Thai police made two arrests as Interpol's 97-country sweep logged 5,811 arrests and $293 million in intercepted assets.
By: The Defiant Team · Edited by Camila Russo
Interpol Ties $122.5M Crypto Wallet to Romance Scam Ring

A 20-year-old's cryptocurrency wallet processed more than $122.5 million in suspected romance-scam proceeds over 10 months, Interpol said, after Thai police made two arrests tied to a cross-chain laundering scheme uncovered during a global crackdown.

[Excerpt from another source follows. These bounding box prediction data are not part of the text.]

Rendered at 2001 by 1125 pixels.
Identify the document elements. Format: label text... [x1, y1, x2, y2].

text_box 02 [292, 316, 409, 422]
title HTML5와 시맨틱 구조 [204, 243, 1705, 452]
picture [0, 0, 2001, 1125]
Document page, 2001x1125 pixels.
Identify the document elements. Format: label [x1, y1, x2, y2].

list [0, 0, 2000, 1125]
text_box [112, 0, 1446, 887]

The case surfaced from Operation First Light 2026, a sweep coordinated by Interpol that led to 5,811 arrests and the interception of $293 million in illicit assets across 97 countries and territories, the organization said in a statement posted to its official X account Thursday. The operation identified more than 142,000 victims worldwide, blocked 31,014 bank accounts, analyzed 152,808 cases and issued 99 Interpol Notices and Diffusions, using its Global Rapid Intervention of Payments mechanism to freeze both fiat and virtual assets.

Cross-Chain Laundering

The Thai case involved operators who funneled scam proceeds into a mix of cryptocurrencies and used cross-chain token swaps, shifting funds between blockchains to obscure the trail, according to Interpol's report. The 20-year-old suspect's wallet moved the $122.5 million over 10 months, one of the standout cases from the four-month operation, which ran from mid-January through the end of April.

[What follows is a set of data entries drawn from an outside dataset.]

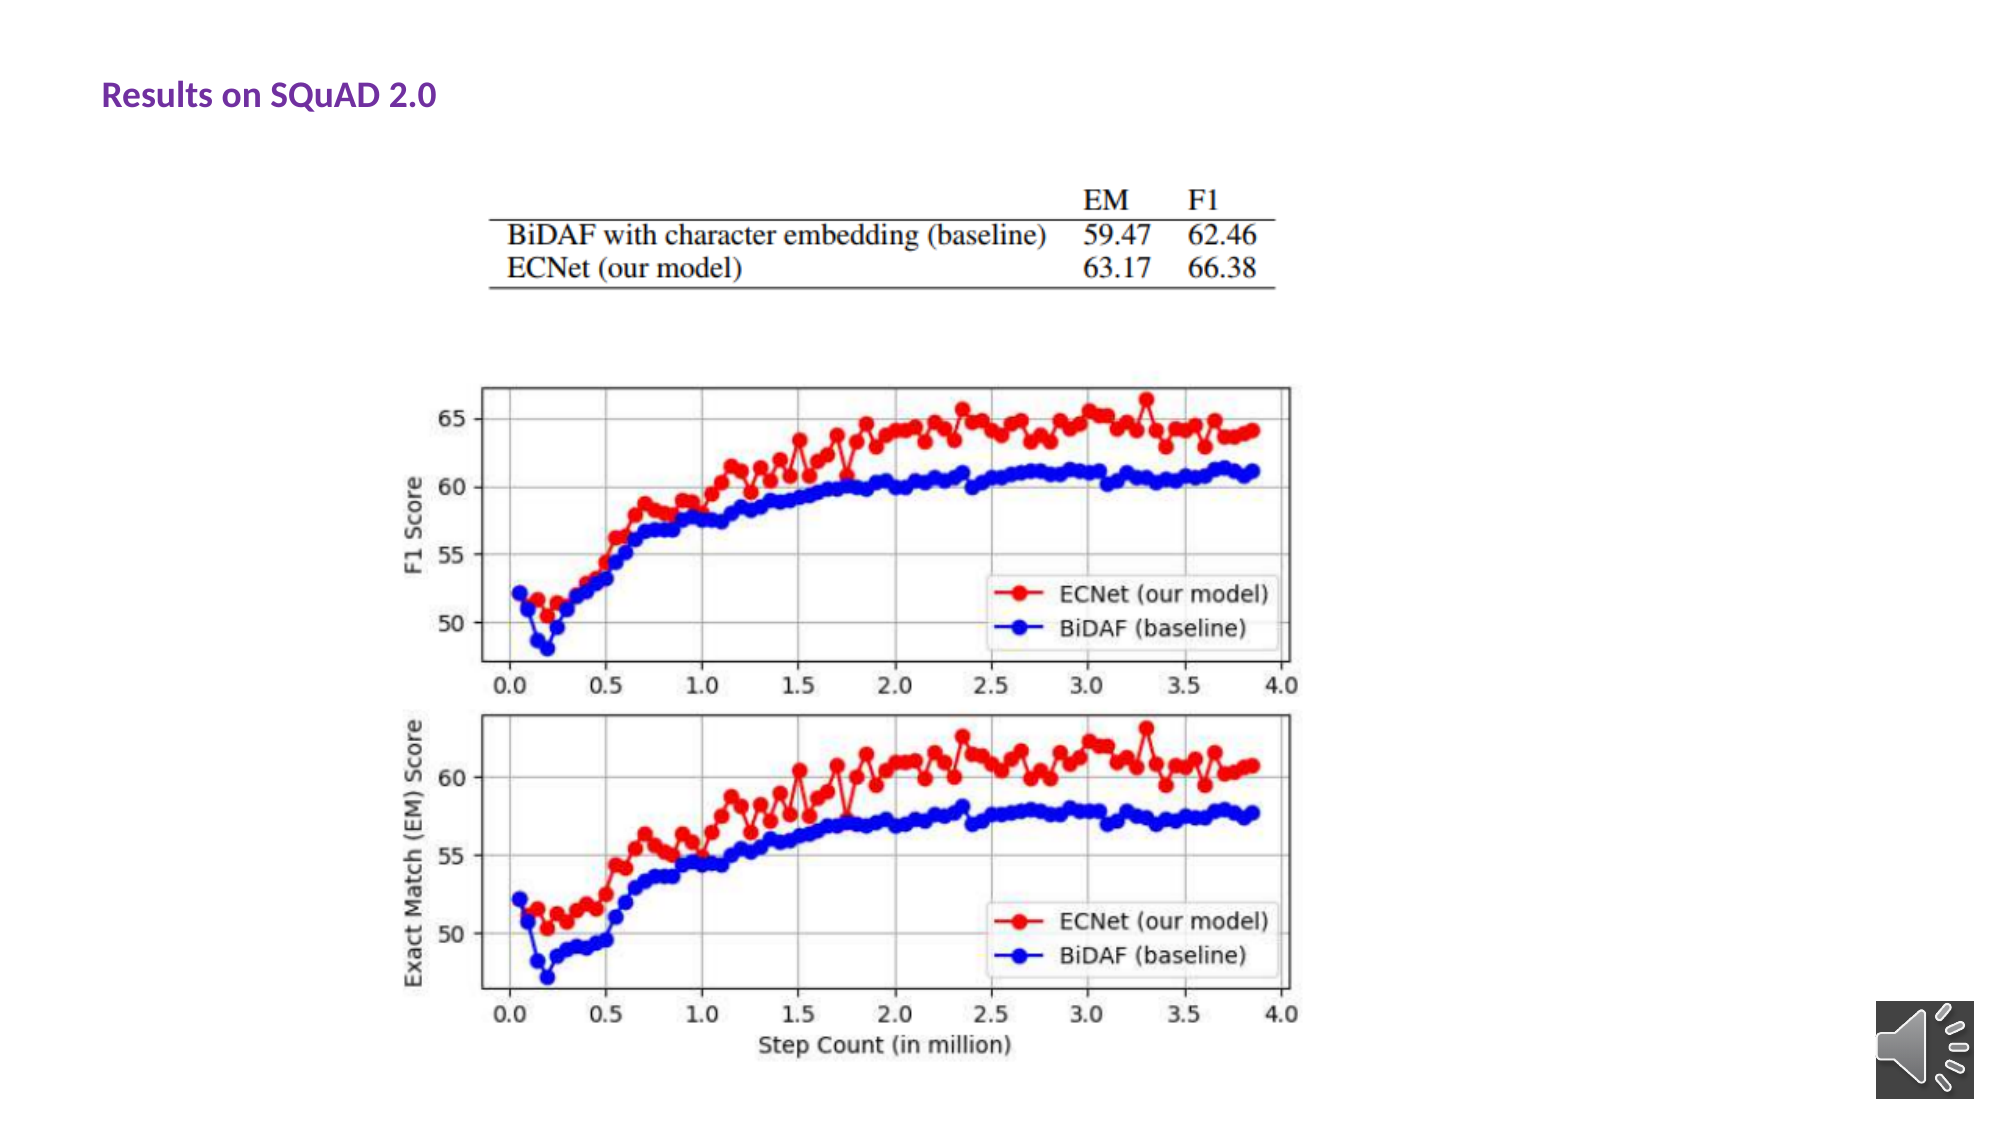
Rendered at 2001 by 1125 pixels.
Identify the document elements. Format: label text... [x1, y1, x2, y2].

picture [386, 370, 1334, 1076]
text_box Results on SQuAD 2.0 [86, 63, 552, 123]
picture [459, 174, 1303, 320]
picture [1874, 999, 1975, 1100]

"Criminal syndicates exploit human psychology to manipulate their targets," Tomonobu Kaya, who heads Interpol's financial crime and anti-corruption center, said, adding that no country can stay safe unless all push back together. Romance scams, often called "pig butchering," typically build trust over weeks before steering victims into fake crypto investments.

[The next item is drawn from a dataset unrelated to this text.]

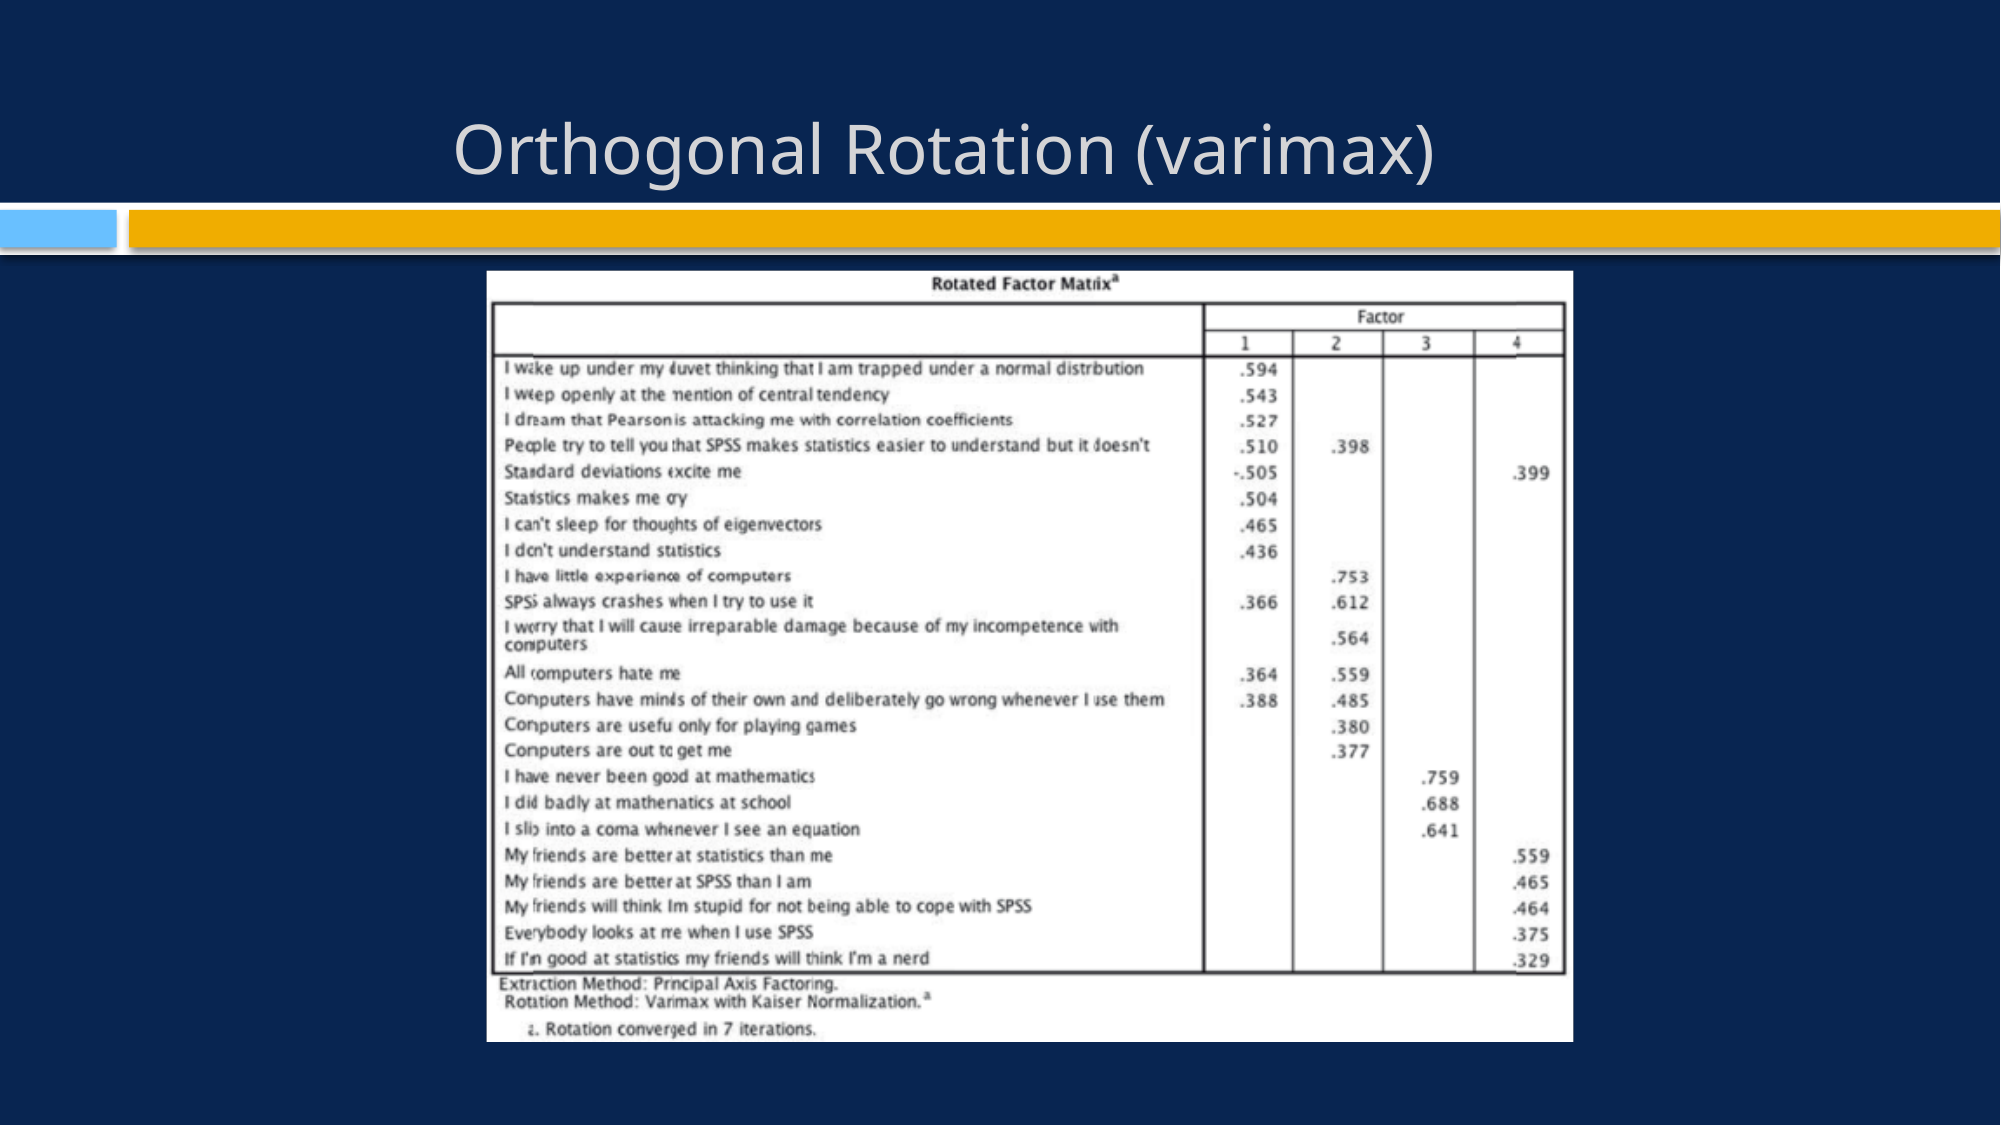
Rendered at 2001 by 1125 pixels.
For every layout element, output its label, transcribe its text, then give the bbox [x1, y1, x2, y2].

The bust adds to a string of recent crypto-linked fraud crackdowns, including $580 million seized from Chinese networks in February and a 24-person fraud sweep in Argentina in May.

To be sure, Interpol has not named the Thai suspects or specified which blockchains the cross-chain swaps ran through, and the full case details remain undisclosed pending prosecution. The organization did not break out how much of the $293 million total was cryptocurrency versus fiat.